I got so stuck on some of this that I haven’t had the time to setup a good use case of invokeDynamic yet in Lucee core. InvokeDynamic seems to really only be useful for when you have to evaluate types via reflection or other lookup methods at runtime because you don’t know what something is until runtime due to the fact you can pass everything around in CFML as “any” type. I’ll have to do that for CFC objects since we don’t know what they are most of the time. invokeDynamic should be up to 9 times faster for CFML method calls. InvokeDynamic has slightly more overhead, and it would always be normal slow speed on the first load, which might make invokeDynamic not so great if you want to use a lot of transient objects in CFML compared to a compiler option that would force static/virtual/interface calls until the class cache is flushed.
I also want to merge the CFML arguments and local scope and eliminate the concept of arguments as a separate object throughout Lucee core. This would also make function calls have less overhead, and make the CFML code simpler and more natural to write. I’m always having to type myvar=arguments.myvar to get rid of having to type it a bunch of times because i treat implicit scope accesses as errors. I was going to make arguments an alias for localScope so the compiler could prevent breaking existing code, but it would have zero runtime overhead since it would write the bytecode as var1.localScope().get(key) etc.
If we could inform the Lucee compiler the exact CFC to reference somehow (like com:path.to.com), we could further optimize runtime performance to have direct java function calls on those objects. This would be like making a TypeScript version of CFML. I learned how to build the Intellij CFML Support plugin the other day so I could explore creating new syntax and code completion concepts in both the plugin and Lucee core so that I don’t frustrate anyone with code the editor can’t understand. I thought I could even create a fake type system that Intellij would understand, but Lucee compiler would just ignore. This would give us code completion with CFC accuracy even for cached CFCs, and that would make Intellij an awesome tool for CFML developers since my #1 complaint about continuing to write CFML/Lucee is the lack of tools that match Java tool features. Currently, only Sublime Text is suitable for Lucee because it can do decent with “all autocomplete” plugin on a big project, but Intellij would increase the accuracy dramatically and save real time and make CFML feel productive like Java and Typescript in the Jetbrains IDEs. If I took that approach further and generated bytecode that was cfc type aware, cfc method calls would be 9 times faster without needing to use invokeDynamic to do it. This would be the most amazing upgrade for CFML to have cfc type aware code completion in the IDE and Java-speed object calls. I figured we need a way to import cfcs somewhere in the current file in order for the IDE to understand abbreviated names. And the IDE also has to understand the absolute paths of all mappings. It would also have to support editing mappings per project to let more dynamic ones work too. The current plugin doesn’t have any of these features. It only understand a component if you create it in the same file. You can make it aware of your cfcs by naming a bunch of them in a function you never call as a hack. It would be better if we could get the alt+enter code completion for importing cfc types, and it could search to find them like Java can.

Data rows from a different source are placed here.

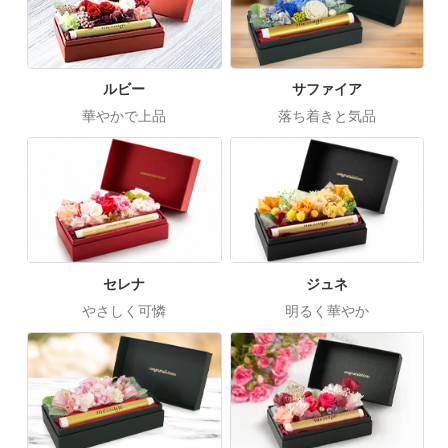
ルビー
サファイア
華やかで上品
落ち着きと気品
セレナ
ジュネ
やさしく可憐
明るく華やか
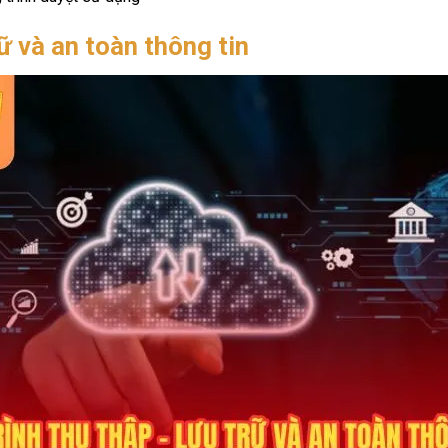
rữ và an toàn thông tin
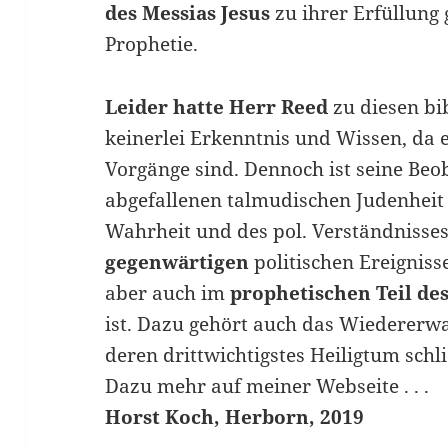
des Messias Jesus
zu ihrer Erfüllung g
Prophetie.
Leider hatte Herr Reed
zu diesen b
keinerlei Erkenntnis und Wissen, da
Vorgänge sind. Dennoch ist seine Beo
abgefallenen talmudischen Judenheit
Wahrheit und des pol. Verständnisses 
gegenwärtigen
politischen Ereigniss
aber auch im
prophetischen Teil de
ist. Dazu gehört auch das Wiederer
deren drittwichtigstes Heiligtum schlie
Dazu mehr auf meiner Webseite . . .
Horst Koch, Herborn, 2019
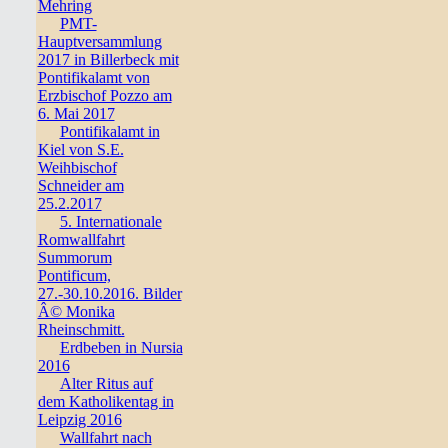
Mehring
PMT-
Hauptversammlung
2017 in Billerbeck mit
Pontifikalamt von
Erzbischof Pozzo am
6. Mai 2017
Pontifikalamt in
Kiel von S.E.
Weihbischof
Schneider am
25.2.2017
5. Internationale
Romwallfahrt
Summorum
Pontificum,
27.-30.10.2016. Bilder
Â© Monika
Rheinschmitt.
Erdbeben in Nursia
2016
Alter Ritus auf
dem Katholikentag in
Leipzig 2016
Wallfahrt nach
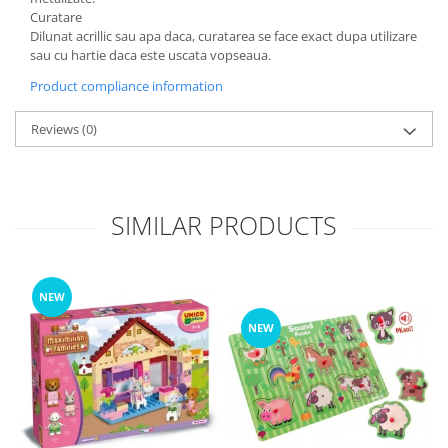
Curatare
Dilunat acrillic sau apa daca, curatarea se face exact dupa utilizare
sau cu hartie daca este uscata vopseaua.
Product compliance information
Reviews
(0)
SIMILAR PRODUCTS
NEW
NEW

Additionally, it would be cool if CFML structs could be typed somehow, to avoid having to make a CFC for everything since CFCs are heavy and forced to be in separate files. I could get this working at the IDE level at least, just to make it easier to call functions that have more complex arguments. Like a type definition file behind your application to extend what the IDE looks at when analyzing the code you write. Again, like typescript for CFML.